Your task is to transcribe the entries exactly.

(Beginning of SOURCE INFORMATION)

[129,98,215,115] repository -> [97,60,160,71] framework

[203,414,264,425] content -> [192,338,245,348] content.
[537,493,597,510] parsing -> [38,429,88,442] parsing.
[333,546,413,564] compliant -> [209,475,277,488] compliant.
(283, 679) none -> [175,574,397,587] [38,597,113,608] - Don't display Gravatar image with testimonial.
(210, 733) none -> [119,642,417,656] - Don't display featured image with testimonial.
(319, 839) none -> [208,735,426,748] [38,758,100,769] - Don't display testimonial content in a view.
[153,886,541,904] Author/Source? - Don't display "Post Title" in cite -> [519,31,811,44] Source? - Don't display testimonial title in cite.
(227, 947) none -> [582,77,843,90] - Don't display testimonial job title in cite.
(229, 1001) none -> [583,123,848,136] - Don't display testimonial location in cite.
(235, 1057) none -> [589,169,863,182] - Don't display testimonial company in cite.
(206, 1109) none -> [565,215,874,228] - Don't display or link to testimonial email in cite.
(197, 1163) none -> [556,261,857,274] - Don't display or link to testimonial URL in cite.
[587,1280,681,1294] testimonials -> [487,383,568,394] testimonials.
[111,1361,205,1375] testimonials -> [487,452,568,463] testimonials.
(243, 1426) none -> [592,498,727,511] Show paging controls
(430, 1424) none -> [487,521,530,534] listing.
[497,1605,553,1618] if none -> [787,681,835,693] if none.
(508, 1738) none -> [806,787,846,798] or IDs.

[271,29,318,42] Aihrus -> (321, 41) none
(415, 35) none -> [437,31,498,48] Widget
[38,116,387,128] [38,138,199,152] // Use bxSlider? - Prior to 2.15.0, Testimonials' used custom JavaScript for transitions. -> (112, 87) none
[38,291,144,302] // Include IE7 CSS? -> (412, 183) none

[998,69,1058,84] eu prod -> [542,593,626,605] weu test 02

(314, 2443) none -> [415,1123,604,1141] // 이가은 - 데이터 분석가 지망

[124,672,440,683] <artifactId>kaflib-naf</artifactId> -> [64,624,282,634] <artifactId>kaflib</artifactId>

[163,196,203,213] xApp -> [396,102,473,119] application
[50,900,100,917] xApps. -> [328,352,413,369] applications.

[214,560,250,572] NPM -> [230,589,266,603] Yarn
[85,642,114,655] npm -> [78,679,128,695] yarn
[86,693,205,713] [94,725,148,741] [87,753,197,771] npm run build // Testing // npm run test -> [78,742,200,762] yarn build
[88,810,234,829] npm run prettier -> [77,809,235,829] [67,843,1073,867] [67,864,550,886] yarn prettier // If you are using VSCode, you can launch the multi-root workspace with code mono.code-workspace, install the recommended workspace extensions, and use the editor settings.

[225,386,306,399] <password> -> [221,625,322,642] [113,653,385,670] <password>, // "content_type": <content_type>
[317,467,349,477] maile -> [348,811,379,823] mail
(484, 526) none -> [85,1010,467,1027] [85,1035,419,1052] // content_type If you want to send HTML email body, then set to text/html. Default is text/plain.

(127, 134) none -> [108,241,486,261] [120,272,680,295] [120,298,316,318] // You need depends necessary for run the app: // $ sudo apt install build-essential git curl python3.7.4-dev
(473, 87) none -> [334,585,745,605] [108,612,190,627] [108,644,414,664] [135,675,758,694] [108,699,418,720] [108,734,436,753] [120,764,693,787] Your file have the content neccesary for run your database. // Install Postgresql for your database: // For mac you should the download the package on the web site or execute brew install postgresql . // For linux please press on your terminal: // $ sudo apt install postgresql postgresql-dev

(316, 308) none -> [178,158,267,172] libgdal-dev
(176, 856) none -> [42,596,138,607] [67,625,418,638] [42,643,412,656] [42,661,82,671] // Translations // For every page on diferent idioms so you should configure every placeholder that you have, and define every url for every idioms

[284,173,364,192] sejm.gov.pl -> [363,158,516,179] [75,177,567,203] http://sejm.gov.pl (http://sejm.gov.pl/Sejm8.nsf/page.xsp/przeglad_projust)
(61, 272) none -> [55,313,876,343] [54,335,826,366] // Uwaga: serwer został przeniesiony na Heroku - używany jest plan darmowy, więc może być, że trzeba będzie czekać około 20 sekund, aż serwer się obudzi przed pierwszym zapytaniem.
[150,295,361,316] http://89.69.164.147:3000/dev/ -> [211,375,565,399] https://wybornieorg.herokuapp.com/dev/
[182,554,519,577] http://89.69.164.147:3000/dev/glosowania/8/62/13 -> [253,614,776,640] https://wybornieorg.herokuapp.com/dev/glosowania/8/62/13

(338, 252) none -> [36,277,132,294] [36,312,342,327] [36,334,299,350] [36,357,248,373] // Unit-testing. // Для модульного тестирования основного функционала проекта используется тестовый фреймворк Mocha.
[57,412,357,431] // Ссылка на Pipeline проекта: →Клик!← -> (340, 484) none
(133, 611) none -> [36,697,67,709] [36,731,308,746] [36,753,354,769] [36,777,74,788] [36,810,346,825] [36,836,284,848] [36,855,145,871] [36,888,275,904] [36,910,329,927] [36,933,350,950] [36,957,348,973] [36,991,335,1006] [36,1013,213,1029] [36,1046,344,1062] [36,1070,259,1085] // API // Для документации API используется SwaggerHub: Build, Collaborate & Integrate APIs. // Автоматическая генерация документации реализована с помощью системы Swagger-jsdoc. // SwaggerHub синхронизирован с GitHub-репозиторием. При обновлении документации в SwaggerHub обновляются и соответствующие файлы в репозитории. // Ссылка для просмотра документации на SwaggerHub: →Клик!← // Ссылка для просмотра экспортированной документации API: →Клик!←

(End of SOURCE INFORMATION)

◆ SOLVED PROBLEM:
[129,98,215,115] repository -> [97,60,160,71] framework

[203,414,264,425] content -> [192,338,245,348] content.
[537,493,597,510] parsing -> [38,429,88,442] parsing.
[333,546,413,564] compliant -> [209,475,277,488] compliant.
(283, 679) none -> [175,574,397,587] [38,597,113,608] - Don't display Gravatar image with testimonial.
(210, 733) none -> [119,642,417,656] - Don't display featured image with testimonial.
(319, 839) none -> [208,735,426,748] [38,758,100,769] - Don't display testimonial content in a view.
[153,886,541,904] Author/Source? - Don't display "Post Title" in cite -> [519,31,811,44] Source? - Don't display testimonial title in cite.
(227, 947) none -> [582,77,843,90] - Don't display testimonial job title in cite.
(229, 1001) none -> [583,123,848,136] - Don't display testimonial location in cite.
(235, 1057) none -> [589,169,863,182] - Don't display testimonial company in cite.
(206, 1109) none -> [565,215,874,228] - Don't display or link to testimonial email in cite.
(197, 1163) none -> [556,261,857,274] - Don't display or link to testimonial URL in cite.
[587,1280,681,1294] testimonials -> [487,383,568,394] testimonials.
[111,1361,205,1375] testimonials -> [487,452,568,463] testimonials.
(243, 1426) none -> [592,498,727,511] Show paging controls
(430, 1424) none -> [487,521,530,534] listing.
[497,1605,553,1618] if none -> [787,681,835,693] if none.
(508, 1738) none -> [806,787,846,798] or IDs.

[271,29,318,42] Aihrus -> (321, 41) none
(415, 35) none -> [437,31,498,48] Widget
[38,116,387,128] [38,138,199,152] // Use bxSlider? - Prior to 2.15.0, Testimonials' used custom JavaScript for transitions. -> (112, 87) none
[38,291,144,302] // Include IE7 CSS? -> (412, 183) none

[998,69,1058,84] eu prod -> [542,593,626,605] weu test 02

(314, 2443) none -> [415,1123,604,1141] // 이가은 - 데이터 분석가 지망

[124,672,440,683] <artifactId>kaflib-naf</artifactId> -> [64,624,282,634] <artifactId>kaflib</artifactId>

[163,196,203,213] xApp -> [396,102,473,119] application
[50,900,100,917] xApps. -> [328,352,413,369] applications.

[214,560,250,572] NPM -> [230,589,266,603] Yarn
[85,642,114,655] npm -> [78,679,128,695] yarn
[86,693,205,713] [94,725,148,741] [87,753,197,771] npm run build // Testing // npm run test -> [78,742,200,762] yarn build
[88,810,234,829] npm run prettier -> [77,809,235,829] [67,843,1073,867] [67,864,550,886] yarn prettier // If you are using VSCode, you can launch the multi-root workspace with code mono.code-workspace, install the recommended workspace extensions, and use the editor settings.

[225,386,306,399] <password> -> [221,625,322,642] [113,653,385,670] <password>, // "content_type": <content_type>
[317,467,349,477] maile -> [348,811,379,823] mail
(484, 526) none -> [85,1010,467,1027] [85,1035,419,1052] // content_type If you want to send HTML email body, then set to text/html. Default is text/plain.

(127, 134) none -> [108,241,486,261] [120,272,680,295] [120,298,316,318] // You need depends necessary for run the app: // $ sudo apt install build-essential git curl python3.7.4-dev
(473, 87) none -> [334,585,745,605] [108,612,190,627] [108,644,414,664] [135,675,758,694] [108,699,418,720] [108,734,436,753] [120,764,693,787] Your file have the content neccesary for run your database. // Install Postgresql for your database: // For mac you should the download the package on the web site or execute brew install postgresql . // For linux please press on your terminal: // $ sudo apt install postgresql postgresql-dev

(316, 308) none -> [178,158,267,172] libgdal-dev
(176, 856) none -> [42,596,138,607] [67,625,418,638] [42,643,412,656] [42,661,82,671] // Translations // For every page on diferent idioms so you should configure every placeholder that you have, and define every url for every idioms

[284,173,364,192] sejm.gov.pl -> [363,158,516,179] [75,177,567,203] http://sejm.gov.pl (http://sejm.gov.pl/Sejm8.nsf/page.xsp/przeglad_projust)
(61, 272) none -> [55,313,876,343] [54,335,826,366] // Uwaga: serwer został przeniesiony na Heroku - używany jest plan darmowy, więc może być, że trzeba będzie czekać około 20 sekund, aż serwer się obudzi przed pierwszym zapytaniem.
[150,295,361,316] http://89.69.164.147:3000/dev/ -> [211,375,565,399] https://wybornieorg.herokuapp.com/dev/
[182,554,519,577] http://89.69.164.147:3000/dev/glosowania/8/62/13 -> [253,614,776,640] https://wybornieorg.herokuapp.com/dev/glosowania/8/62/13

(338, 252) none -> [36,277,132,294] [36,312,342,327] [36,334,299,350] [36,357,248,373] // Unit-testing. // Для модульного тестирования основного функционала проекта используется тестовый фреймворк Mocha.
[57,412,357,431] // Ссылка на Pipeline проекта: →Клик!← -> (340, 484) none
(133, 611) none -> [36,697,67,709] [36,731,308,746] [36,753,354,769] [36,777,74,788] [36,810,346,825] [36,836,284,848] [36,855,145,871] [36,888,275,904] [36,910,329,927] [36,933,350,950] [36,957,348,973] [36,991,335,1006] [36,1013,213,1029] [36,1046,344,1062] [36,1070,259,1085] // API // Для документации API используется SwaggerHub: Build, Collaborate & Integrate APIs. // Автоматическая генерация документации реализована с помощью системы Swagger-jsdoc. // SwaggerHub синхронизирован с GitHub-репозиторием. При обновлении документации в SwaggerHub обновляются и соответствующие файлы в репозитории. // Ссылка для просмотра документации на SwaggerHub: →Клик!← // Ссылка для просмотра экспортированной документации API: →Клик!←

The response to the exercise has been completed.